[Extract Boundary: Start]

Request for style critique of a simple program

Hello everyone. This is (something like) my first OCaml program. I look forward to your comments towards improving style.

(* Ask user for coordinates of two points.
 * Echo the inputs.
 * Print the Euclidean distance between the two points. *)

let askf prompt =
  print_string (prompt ^ ": ");
  read_float ()
  
let showf label value =
  print_string (label ^ " = " ^ string_of_float value ^ "\n")

type point = { name : string; x : float; y : float; z : float }

let ask_point name =
  print_endline ("For the " ^ name);
  let x = askf "X" in
  let y = askf "Y" in
  let z = askf "Z" in
  { name = name; x = x; y = y; z = z }

let show_point p =
  print_endline (p.name);
  showf "X" p.x;
  showf "Y" p.y;
  showf "Z" p.z;
  ()

let distance p1 p2 =
  let square x = x *. x in
  sqrt ((square (p1.x -. p2.x)) +.
        (square (p1.y -. p2.y)) +.
        (square (p1.z -. p2.z)))
  
let main =
  let p1 = ask_point "Point 1" in
  let p2 = ask_point "Point 2" in
  
  print_newline ();

  show_point p1;
  show_point p2;

  print_newline ();
  
  showf ("Distance between the points") (distance p1 p2);
  
  exit 0

let () = main

4 Likes

You can use a module fort the point. module Point, type t = { … }, then other point-related functions. :slight_smile: So you have show instead of show_point.

4 Likes

Use punning to make this a little cleaner:
{name; x; y; z}

Use printf to reduce allocations:
Printf.printf "%s = %f\n" label value

5 Likes

I think the solution is fine for the problem at hand. If you want to think ahead, you might want to define point differently. Because if you create intermediate points you now need to name each, which is inconvenient. So I would decouple names from the type representing points.

1 Like

A couple of thoughts.

[Extract Boundary: End]
[Dataset content Boundary: Start]

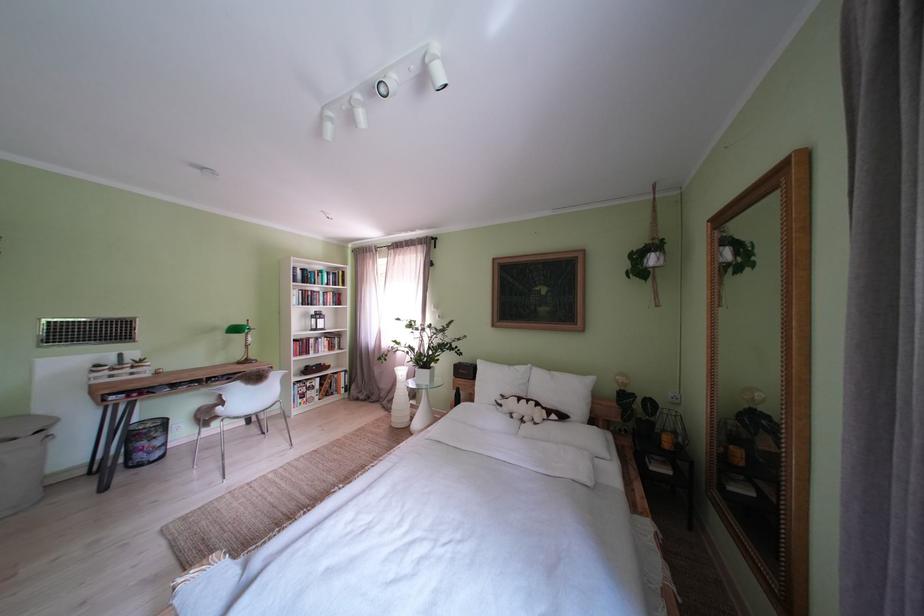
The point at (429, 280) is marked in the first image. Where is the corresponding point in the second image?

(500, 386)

[Dataset content Boundary: End]
[Dataset content Boundary: Start]

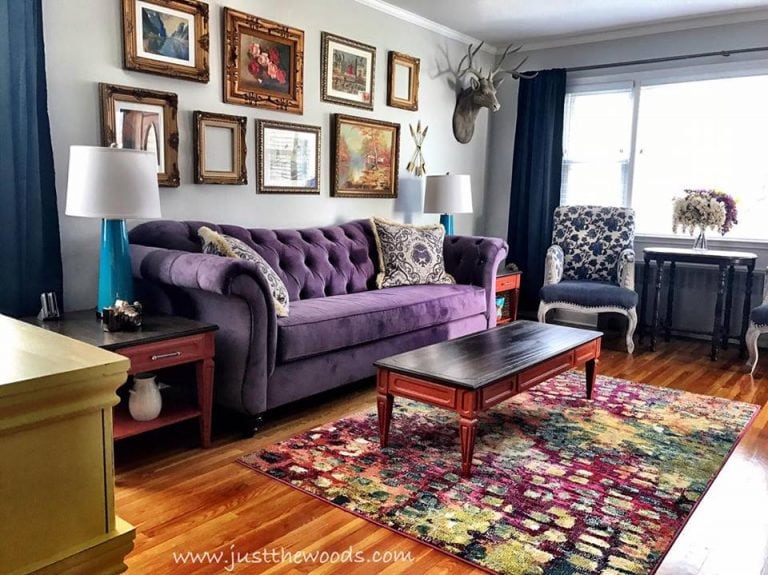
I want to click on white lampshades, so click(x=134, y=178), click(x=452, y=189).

[Dataset content Boundary: End]

Directions:
• a. In the OCaml style-critique thread, what does one reply recommend using to reduce allocations?
• b. Reproduce the passage of the OCaml style-critique thread that begins at the words "let show_point p" and ends after the words "(p1.x -. p2.x)) +.".
• c. Resume the OCaml style-critique thread, writing on from its final line, "A couple of thoughts."

Results by task:
• a. Printf.printf

• b.
let show_point p =
  print_endline (p.name);
  showf "X" p.x;
  showf "Y" p.y;
  showf "Z" p.z;
  ()

let distance p1 p2 =
  let square x = x *. x in
  sqrt ((square (p1.x -. p2.x)) +.

• c.
OCaml is eagerly evaluated, so when you do something like:

let main = print "Hi"
let () = main

The Hi is printed as soon as the first line is evaluated, therefore the second line is redundant. To delay the evaluation of the first line, you need to make it a function:

let main () = print "Hi"
let () = main ()

One more thing, in this definition,

let distance p1 p2 =
  let square x = x *. x in
  ...

Technically there’s nothing wrong with it, it will work as intended. It’s just slightly inefficient because in theory, it recreates a new square function every time distance is called. Now practically there may be nothing wrong with this–different compiler versions might just optimize away the definition. But you don’t need to rely on that–you can lift out the square function yourself:

let square x = x *. x

let distance p1 p2 =
  ...

Now, square is defined once, in the same module, no matter how many times distance is called.

3 Likes

You can also re-use the eager evaluation to have square created only once while being locally scoped. It’s pattern used in many OCaml projects:

let distance =
  let square x = x *. x in
  fun p1 p2 -> ...
6 Likes

I’m curious, does the vanilla or flamda compiler always remove these kind of redundant closures? I know that the compiler doesn’t do too many optimisations, but this seems like an obvious one that wouldn’t change the runtime behaviour of a function in too much of an unexpected way. If not, I guess I have quite a few functions to rewrite I guess. I like to nest functions for the purpose of code clarity and scoping - but explicitly shifting the function parameters to the end of the definition I find hurts readability.

1 Like

This came up before and @vlaviron said that it depends on whether the local function takes arguments from its context (a closure). So writing the local function as though it was external should avoid additional allocation.

5 Likes

And in this particular case the function is inlined.

6 Likes

Wow, thanks for the many helpful comments!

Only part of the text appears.